RECORDS SUPPLIED Start Marker

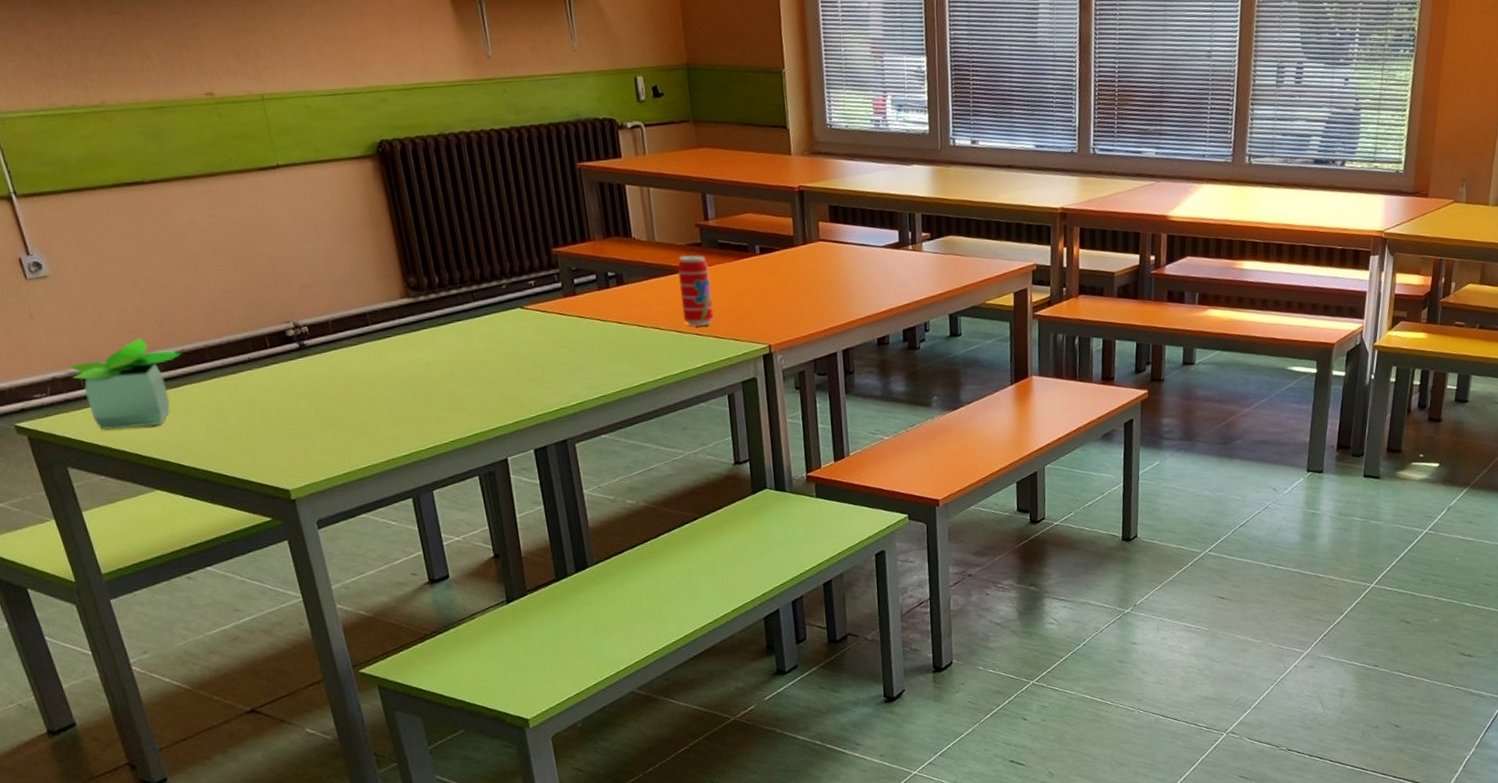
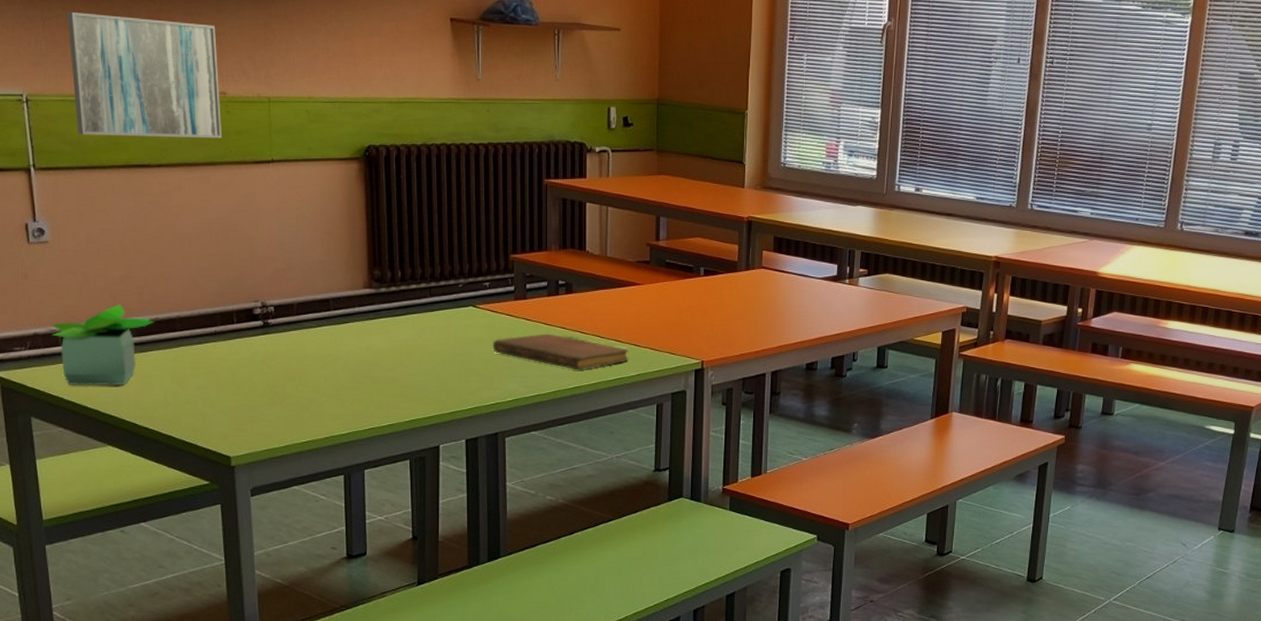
wall art: none [16,12,218,154] -> present [67,11,222,139]
notebook: none [548,330,693,367] -> present [493,333,628,370]
beverage can: present [678,254,714,326] -> none [624,270,654,337]

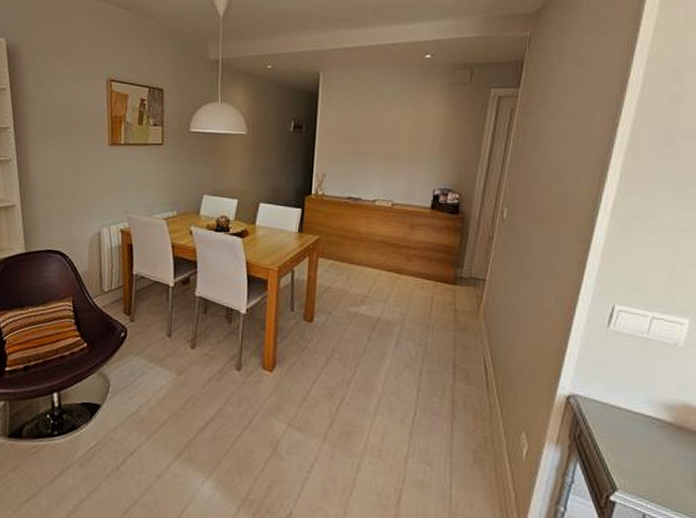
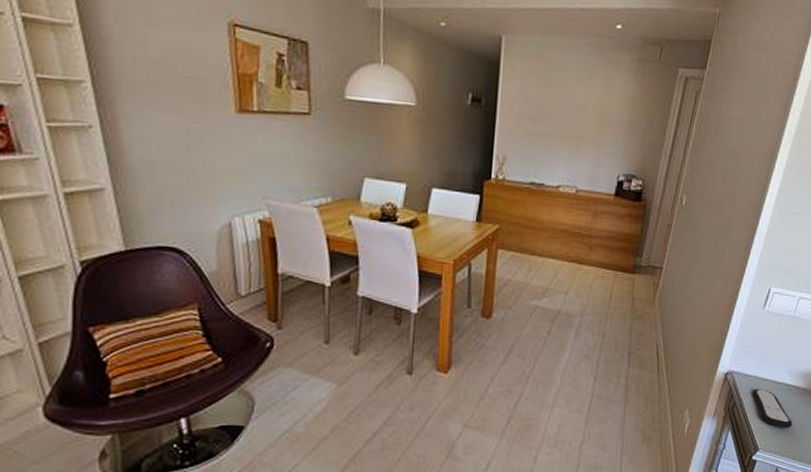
remote control: none [602,416,659,468] -> present [752,388,793,428]

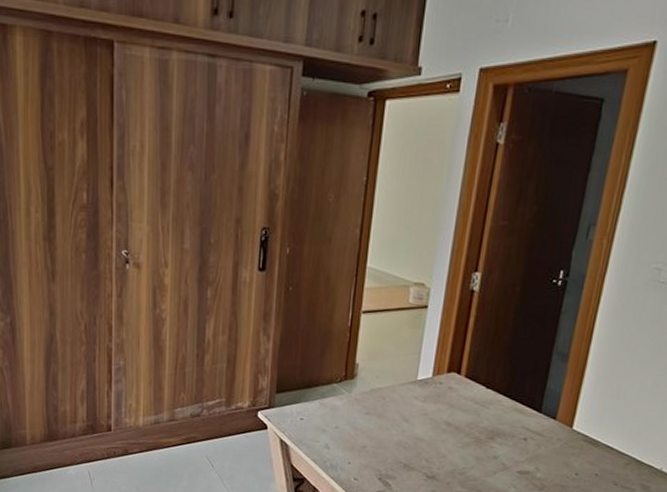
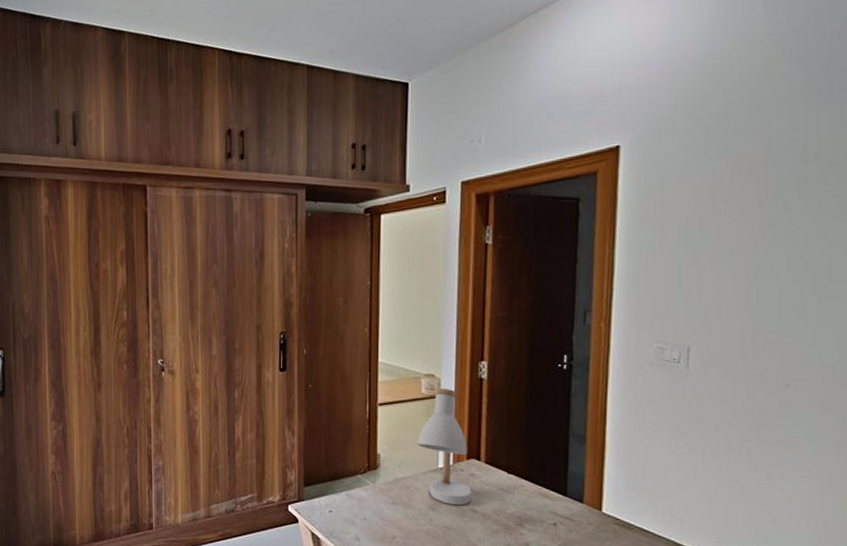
desk lamp: none [398,297,449,418] -> present [417,388,472,506]

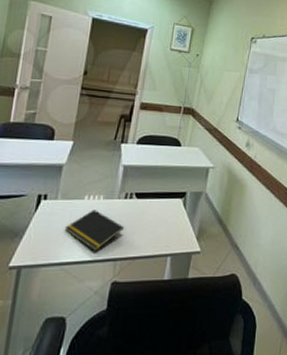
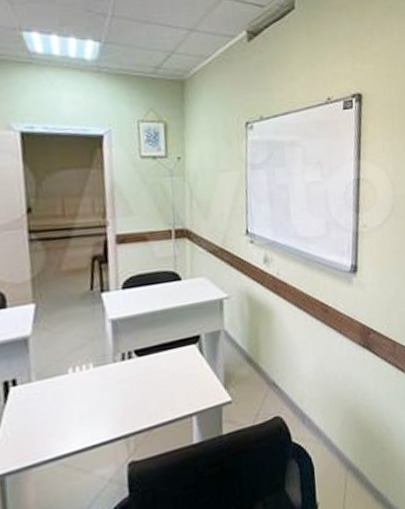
notepad: present [64,209,124,251] -> none [50,382,129,433]

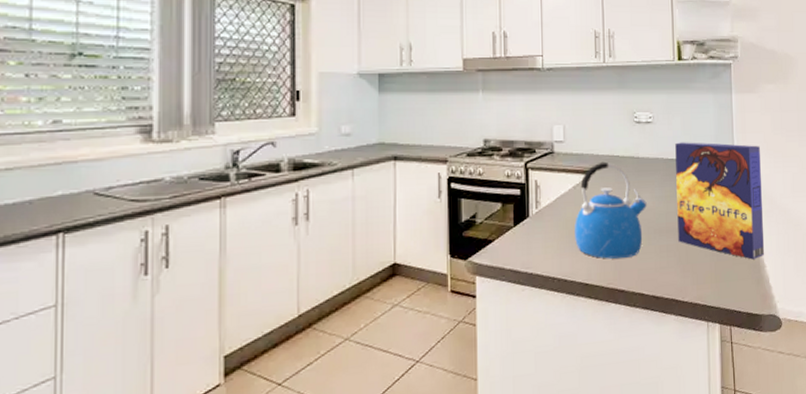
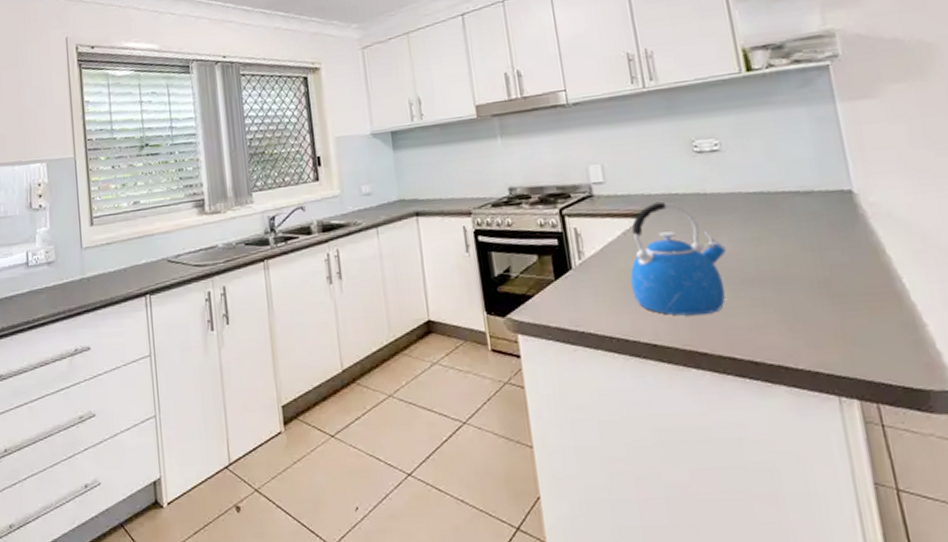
cereal box: present [675,142,765,260] -> none [757,165,923,316]

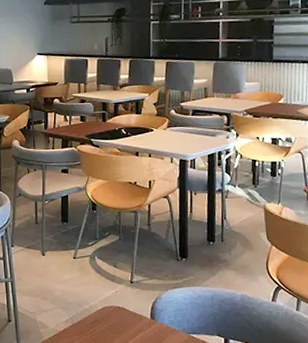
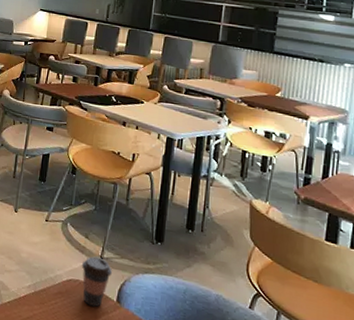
coffee cup: none [113,282,144,327] -> present [81,256,113,307]

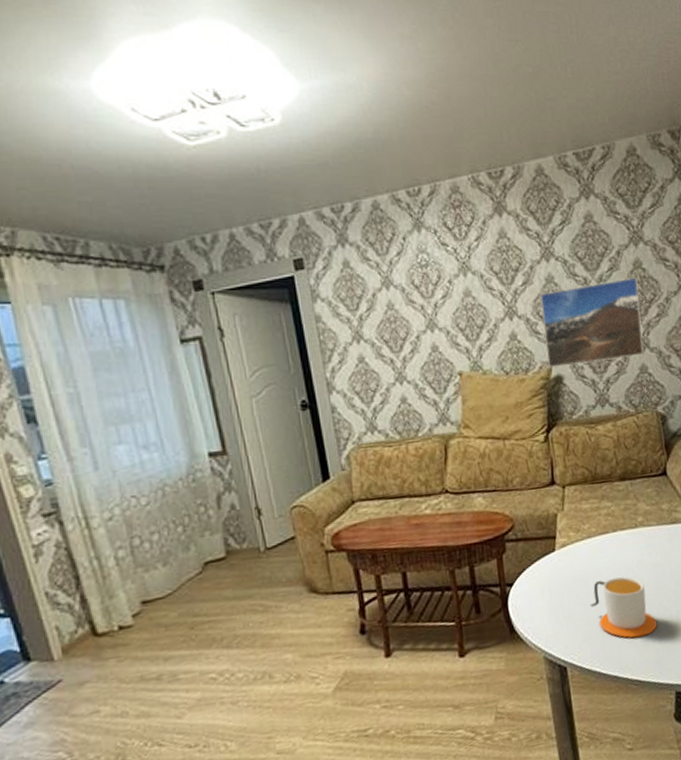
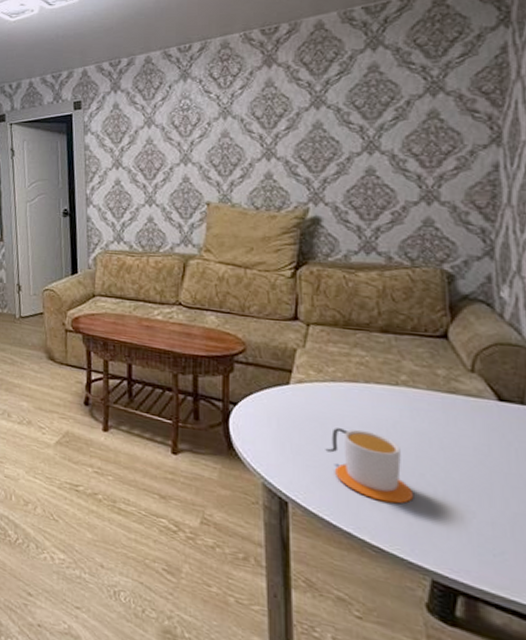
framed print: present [540,277,644,368] -> none [304,127,432,209]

RECORDS SUPPLIED End Marker

• [TASK TO COMPLETE] Each entry above needs to be restated without a single word changed; skip the images.

• [WRITTEN REPLY]
wall art: none [16,12,218,154] -> present [67,11,222,139]
notebook: none [548,330,693,367] -> present [493,333,628,370]
beverage can: present [678,254,714,326] -> none [624,270,654,337]

remote control: none [602,416,659,468] -> present [752,388,793,428]

desk lamp: none [398,297,449,418] -> present [417,388,472,506]

notepad: present [64,209,124,251] -> none [50,382,129,433]

cereal box: present [675,142,765,260] -> none [757,165,923,316]

coffee cup: none [113,282,144,327] -> present [81,256,113,307]

framed print: present [540,277,644,368] -> none [304,127,432,209]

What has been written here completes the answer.